To do
The job is to find each line in the entries holding the string "work" and copy that line.

[[ Records supplied open ]]

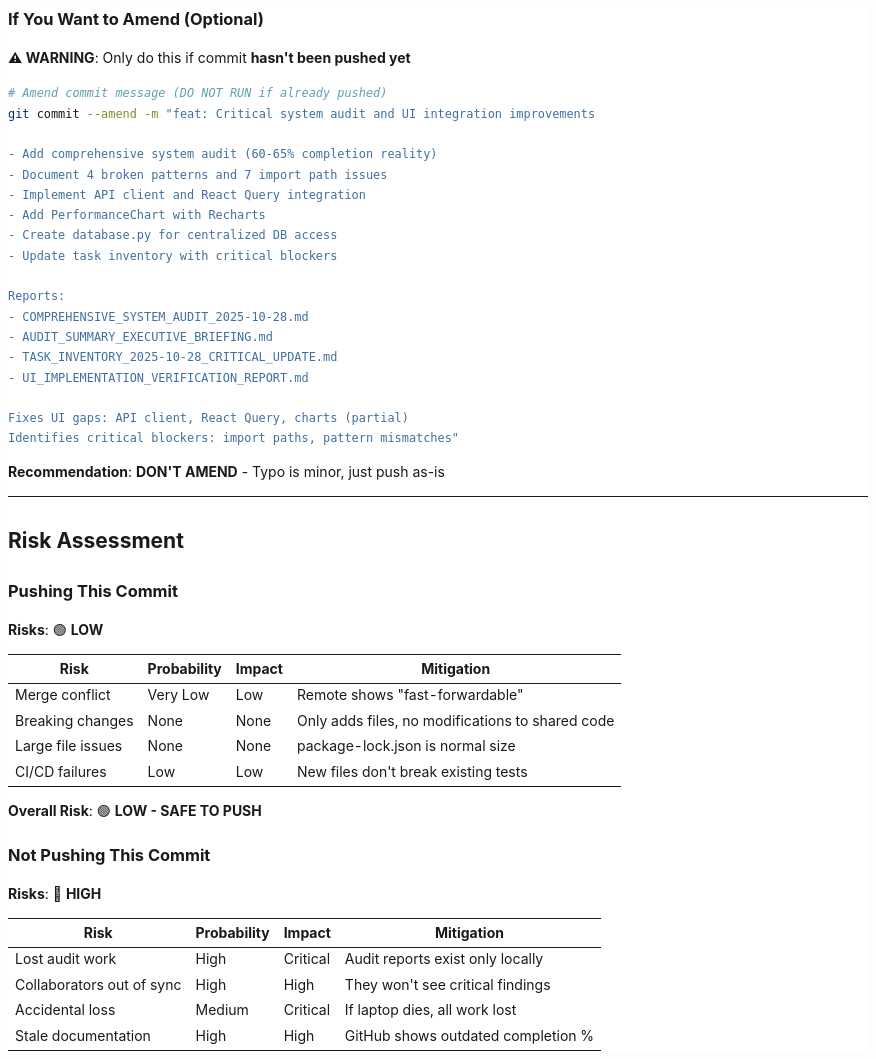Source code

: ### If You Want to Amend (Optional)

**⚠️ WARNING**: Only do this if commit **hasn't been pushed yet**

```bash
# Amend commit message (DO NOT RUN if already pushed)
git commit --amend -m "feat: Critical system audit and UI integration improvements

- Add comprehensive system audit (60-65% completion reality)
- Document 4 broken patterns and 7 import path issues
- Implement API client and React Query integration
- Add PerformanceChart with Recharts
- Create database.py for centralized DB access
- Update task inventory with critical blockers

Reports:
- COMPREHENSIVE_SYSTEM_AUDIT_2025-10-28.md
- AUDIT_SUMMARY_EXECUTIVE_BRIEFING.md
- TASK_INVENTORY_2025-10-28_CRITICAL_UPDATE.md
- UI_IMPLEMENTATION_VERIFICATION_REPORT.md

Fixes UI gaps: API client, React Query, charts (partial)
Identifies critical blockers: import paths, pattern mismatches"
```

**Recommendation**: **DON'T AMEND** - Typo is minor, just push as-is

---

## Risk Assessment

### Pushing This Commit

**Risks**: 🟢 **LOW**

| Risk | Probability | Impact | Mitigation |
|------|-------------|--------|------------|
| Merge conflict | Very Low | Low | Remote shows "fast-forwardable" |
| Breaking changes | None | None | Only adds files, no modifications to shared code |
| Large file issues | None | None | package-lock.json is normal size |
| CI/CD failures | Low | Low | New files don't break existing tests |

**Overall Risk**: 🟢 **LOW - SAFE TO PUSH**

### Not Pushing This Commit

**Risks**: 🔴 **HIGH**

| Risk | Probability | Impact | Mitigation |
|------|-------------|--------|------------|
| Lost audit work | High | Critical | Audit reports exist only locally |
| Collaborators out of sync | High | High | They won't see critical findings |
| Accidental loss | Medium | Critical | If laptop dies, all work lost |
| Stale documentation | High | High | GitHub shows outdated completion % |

[[ Records supplied closed ]]
[[ Records supplied open ]]

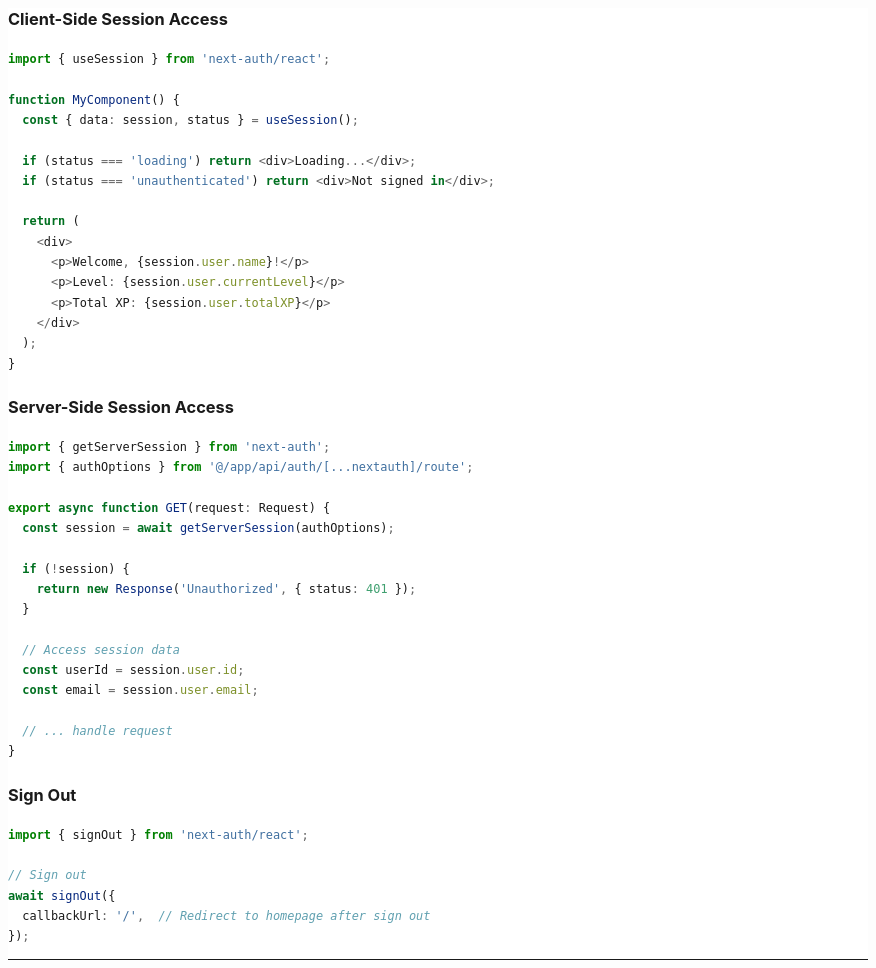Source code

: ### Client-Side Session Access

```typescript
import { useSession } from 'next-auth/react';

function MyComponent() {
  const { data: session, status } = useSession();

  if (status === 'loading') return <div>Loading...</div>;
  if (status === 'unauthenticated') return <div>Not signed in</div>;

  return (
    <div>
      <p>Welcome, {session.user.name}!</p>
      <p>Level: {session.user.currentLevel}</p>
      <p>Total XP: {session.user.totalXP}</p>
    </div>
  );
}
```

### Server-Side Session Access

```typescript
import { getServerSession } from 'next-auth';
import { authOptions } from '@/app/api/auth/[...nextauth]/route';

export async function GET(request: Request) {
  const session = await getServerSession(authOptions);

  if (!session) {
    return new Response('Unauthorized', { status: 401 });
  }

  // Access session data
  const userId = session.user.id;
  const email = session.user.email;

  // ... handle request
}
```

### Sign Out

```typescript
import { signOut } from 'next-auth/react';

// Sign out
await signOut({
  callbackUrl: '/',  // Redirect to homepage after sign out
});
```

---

[[ Records supplied closed ]]

Finished exercise
| Lost audit work | High | Critical | Audit reports exist only locally |
| Accidental loss | Medium | Critical | If laptop dies, all work lost |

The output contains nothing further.